At the same time we need to underscore positive developments in German policy. It is Berlin that should be thanked for sustaining the sanction regime against Moscow in spite of divisions across the EU. The Germans have also been heavily engaged in NATO’s eastern flank initative. They are eager to cooperate with Central and Eastern European countries on economic policies that provide bilateral profits.
Nevertheless these positive aspects cannot excuse Germany’s position regarding Nord Stream 2. At the most basic level, Nord Stream 2 presents a security problem for all of the EU. This exact issue was raised during the Warsaw NATO summit by Poland, USA, Denmark, Norway and other states afraid of little green men on Gotland or somewhere else near the route of Nord Stream 2. Unfortunately official discussion on this topic had been effectively blocked by Germans.

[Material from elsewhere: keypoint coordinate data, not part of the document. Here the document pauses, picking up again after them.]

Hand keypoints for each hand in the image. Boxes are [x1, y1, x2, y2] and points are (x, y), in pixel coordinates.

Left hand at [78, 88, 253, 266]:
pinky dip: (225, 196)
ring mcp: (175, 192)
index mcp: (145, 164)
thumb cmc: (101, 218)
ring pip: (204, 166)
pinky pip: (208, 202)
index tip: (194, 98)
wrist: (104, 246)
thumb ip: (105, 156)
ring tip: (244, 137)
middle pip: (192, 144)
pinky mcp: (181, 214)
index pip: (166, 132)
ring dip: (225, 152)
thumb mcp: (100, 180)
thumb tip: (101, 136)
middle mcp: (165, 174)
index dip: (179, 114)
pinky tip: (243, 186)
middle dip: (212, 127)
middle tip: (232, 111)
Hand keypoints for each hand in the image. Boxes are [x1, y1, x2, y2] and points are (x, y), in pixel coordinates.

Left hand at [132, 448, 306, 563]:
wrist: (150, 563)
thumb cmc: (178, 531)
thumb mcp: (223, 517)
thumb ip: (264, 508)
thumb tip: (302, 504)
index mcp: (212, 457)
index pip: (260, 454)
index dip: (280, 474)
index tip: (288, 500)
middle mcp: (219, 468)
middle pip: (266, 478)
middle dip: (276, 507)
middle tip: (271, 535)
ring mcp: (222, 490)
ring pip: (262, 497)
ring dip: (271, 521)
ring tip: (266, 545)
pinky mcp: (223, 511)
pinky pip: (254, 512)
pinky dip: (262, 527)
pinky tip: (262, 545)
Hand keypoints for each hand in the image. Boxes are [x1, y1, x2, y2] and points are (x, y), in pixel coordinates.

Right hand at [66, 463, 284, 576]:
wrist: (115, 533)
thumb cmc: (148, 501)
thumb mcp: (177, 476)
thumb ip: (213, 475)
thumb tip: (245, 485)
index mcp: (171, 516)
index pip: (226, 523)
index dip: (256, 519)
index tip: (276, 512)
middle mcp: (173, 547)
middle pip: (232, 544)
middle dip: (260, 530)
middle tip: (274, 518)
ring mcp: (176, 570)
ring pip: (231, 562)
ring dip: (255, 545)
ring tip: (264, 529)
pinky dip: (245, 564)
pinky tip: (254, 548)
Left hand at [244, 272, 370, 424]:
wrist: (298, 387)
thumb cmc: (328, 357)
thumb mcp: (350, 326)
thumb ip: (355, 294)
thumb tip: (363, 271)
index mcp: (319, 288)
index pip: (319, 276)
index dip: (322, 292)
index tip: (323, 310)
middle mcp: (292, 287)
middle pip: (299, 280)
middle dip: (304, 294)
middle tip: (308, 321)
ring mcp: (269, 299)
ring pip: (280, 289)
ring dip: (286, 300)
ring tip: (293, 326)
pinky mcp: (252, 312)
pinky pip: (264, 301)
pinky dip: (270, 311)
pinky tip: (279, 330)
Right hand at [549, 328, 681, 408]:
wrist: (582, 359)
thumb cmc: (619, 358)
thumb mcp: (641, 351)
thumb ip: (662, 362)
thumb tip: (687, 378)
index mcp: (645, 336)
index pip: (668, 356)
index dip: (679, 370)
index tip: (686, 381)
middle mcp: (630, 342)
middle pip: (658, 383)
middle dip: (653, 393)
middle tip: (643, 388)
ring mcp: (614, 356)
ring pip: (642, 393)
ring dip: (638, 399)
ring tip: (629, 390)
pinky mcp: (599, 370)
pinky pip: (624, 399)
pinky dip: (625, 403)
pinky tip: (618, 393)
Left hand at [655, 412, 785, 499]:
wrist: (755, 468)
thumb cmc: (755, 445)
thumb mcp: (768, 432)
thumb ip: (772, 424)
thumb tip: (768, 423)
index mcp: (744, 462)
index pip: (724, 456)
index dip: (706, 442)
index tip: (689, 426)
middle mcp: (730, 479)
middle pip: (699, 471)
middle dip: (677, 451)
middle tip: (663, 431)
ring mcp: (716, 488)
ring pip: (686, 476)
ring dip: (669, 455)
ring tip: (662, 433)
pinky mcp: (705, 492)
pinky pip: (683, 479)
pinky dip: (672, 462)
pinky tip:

To convince Berlin that something is seriously wrong, Washington is threatening to impose sanctions over engagement in the Nord Stream 2 project. Even if this is an empty threat, demonstrates a significant rift in US-German relations. against situation in which it is Germany to be called if the United States needs to ask Europe about something which would be ideal for Germans or the EC which position is undermined by German unilateral moves around Nord Stream 2. So when Kissinger’s successors in the US administration ask who they should call in Europe now, the answer is different when you ask different Europeans. The EC is doing as much as EU members states let it. It is another call to reform EU institutions, but with so many already-existing divisons, that would be like opening Pandora’s box.
One cannot claim that Nord Stream 2 is only about Ukraine’s returns from gas transit of Russian gas. It is moreover about European unity and hard security. Germany’s persistent addiction to bilateral economic relations with Russia almost always culminates in new problems. They are losing friends in the United States and alienating less-influential EU states. In the end, Germans are offended by Russian policies, as in the case of the Crimean gas turbines from Siemens. Germany must ask itself: are its current policies vis-a-vis Russia and energy really that worthy to be continued?